Transcribe the closing lines of the listing exactly, starting at the one that contains "domingo en la práctica de la" and including the last.

*** Begin section ***

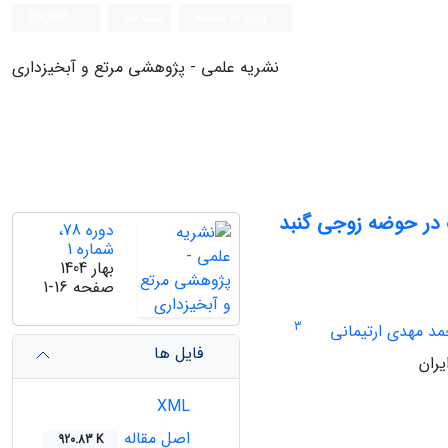
ورود به سامانه
ثبت نام
English
نشریه علمی - پژوهشی مرتع و آبخیزداری
 در حوضه زوجی گنبد
دوره 78،
شماره 1
بهار 1404
صفحه
1-16
3
د مهدی ارتیمانی
فایل ها
ران
XML
اصل مقاله
920.83 K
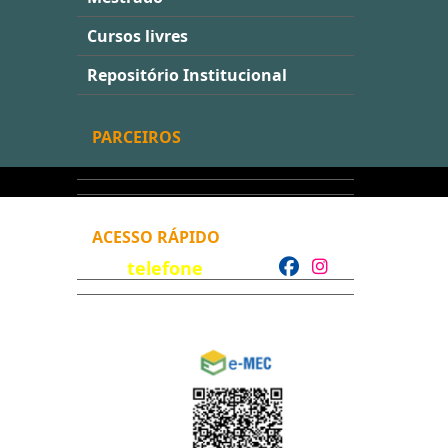
Cursos livres
Repositório Institucional
PARCEIROS
ACESSO RÁPIDO
telefone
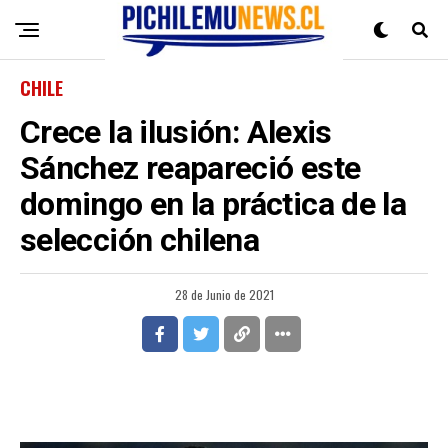
CHILE
Crece la ilusión: Alexis
Sánchez reapareció este
domingo en la práctica de la
selección chilena
28 de Junio de 2021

*** End section ***

▶ [Task response]
domingo en la práctica de la
selección chilena
28 de Junio de 2021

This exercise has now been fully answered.